## Task prompt:
From the records below, extract all the text exactly and leave the images behind.

## Extracted material:

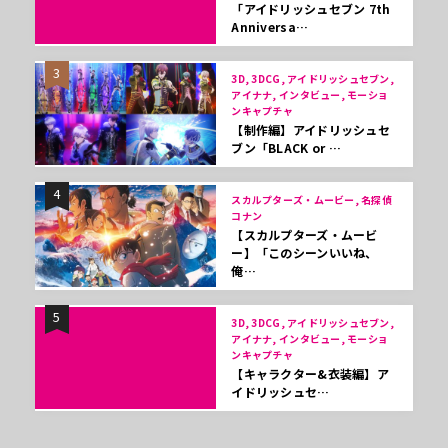
「アイドリッシュセブン 7th
Anniversa…
3
3D, 3DCG, アイドリッシュセブン,
アイナナ, インタビュー, モーショ
ンキャプチャ
【制作編】アイドリッシュセ
ブン「BLACK or …
4
スカルプターズ・ムービー, 名探偵
コナン
【スカルプターズ・ムービ
ー】「このシーンいいね、
俺…
5
3D, 3DCG, アイドリッシュセブン,
アイナナ, インタビュー, モーショ
ンキャプチャ
【キャラクター&衣装編】ア
イドリッシュセ…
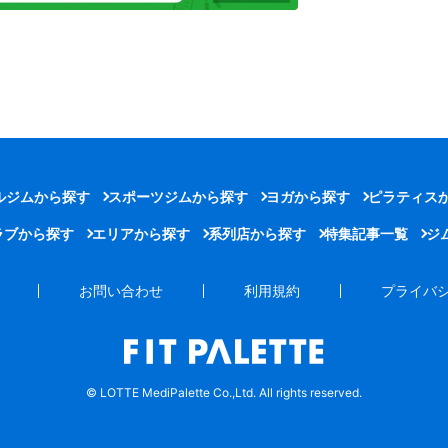
ルジムから探す
スポーツジムから探す
ヨガから探す
ピラティス
ラブから探す
エリアから探す
系列店から探す
特集記事一覧
ジ
お問い合わせ
利用規約
プライバ
© LOTTE MediPalette Co.,Ltd. All rights reserved.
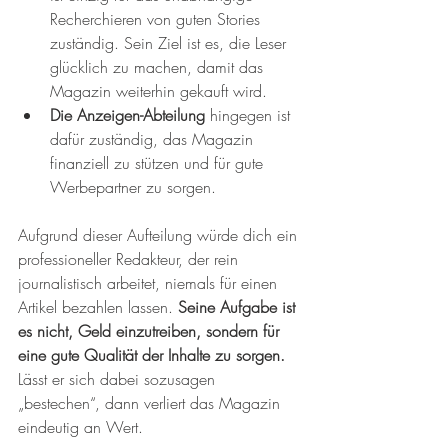
Recherchieren von guten Stories 
zuständig. Sein Ziel ist es, die Leser 
glücklich zu machen, damit das 
Magazin weiterhin gekauft wird.
Die Anzeigen-Abteilung
 hingegen ist 
dafür zuständig, das Magazin 
finanziell zu stützen und für gute 
Werbepartner zu sorgen.
Aufgrund dieser Aufteilung würde dich ein 
professioneller Redakteur, der rein 
journalistisch arbeitet, niemals für einen 
Artikel bezahlen lassen. 
Seine Aufgabe ist 
es nicht, Geld einzutreiben, sondern für 
eine gute Qualität der Inhalte zu sorgen.
Lässt er sich dabei sozusagen 
„bestechen“, dann verliert das Magazin 
eindeutig an Wert. 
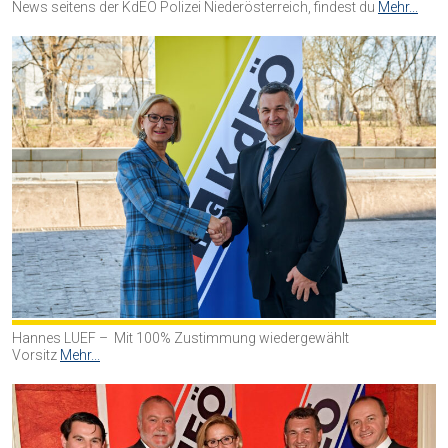
News seitens der KdEÖ Polizei Niederösterreich, findest du
Mehr...
Hannes LUEF – Mit 100% Zustimmung wiedergewählt
Vorsitz
Mehr...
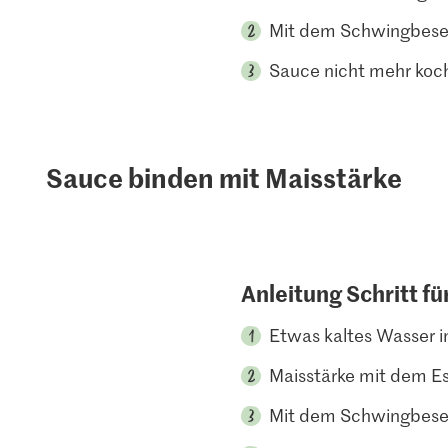
Mit dem Schwingbese
Sauce nicht mehr koch
Sauce binden mit Maisstärke
Anleitung Schritt fü
Etwas kaltes Wasser i
Maisstärke mit dem Es
Mit dem Schwingbese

## Written solution:
「アイドリッシュセブン 7th
Anniversa…
3
3D, 3DCG, アイドリッシュセブン,
アイナナ, インタビュー, モーショ
ンキャプチャ
【制作編】アイドリッシュセ
ブン「BLACK or …
4
スカルプターズ・ムービー, 名探偵
コナン
【スカルプターズ・ムービ
ー】「このシーンいいね、
俺…
5
3D, 3DCG, アイドリッシュセブン,
アイナナ, インタビュー, モーショ
ンキャプチャ
【キャラクター&衣装編】ア
イドリッシュセ…
ルジムから探す
スポーツジムから探す
ヨガから探す
ピラティス
ラブから探す
エリアから探す
系列店から探す
特集記事一覧
ジ
お問い合わせ
利用規約
プライバ
© LOTTE MediPalette Co.,Ltd. All rights reserved.
Recherchieren von guten Stories 
zuständig. Sein Ziel ist es, die Leser 
glücklich zu machen, damit das 
Magazin weiterhin gekauft wird.
Die Anzeigen-Abteilung
 hingegen ist 
dafür zuständig, das Magazin 
finanziell zu stützen und für gute 
Werbepartner zu sorgen.
Aufgrund dieser Aufteilung würde dich ein 
professioneller Redakteur, der rein 
journalistisch arbeitet, niemals für einen 
Artikel bezahlen lassen. 
Seine Aufgabe ist 
es nicht, Geld einzutreiben, sondern für 
eine gute Qualität der Inhalte zu sorgen.
Lässt er sich dabei sozusagen 
„bestechen“, dann verliert das Magazin 
eindeutig an Wert. 
News seitens der KdEÖ Polizei Niederösterreich, findest du
Mehr...
Hannes LUEF – Mit 100% Zustimmung wiedergewählt
Vorsitz
Mehr...
Mit dem Schwingbese
Sauce nicht mehr koch
Sauce binden mit Maisstärke
Anleitung Schritt fü
Etwas kaltes Wasser i
Maisstärke mit dem Es
Mit dem Schwingbese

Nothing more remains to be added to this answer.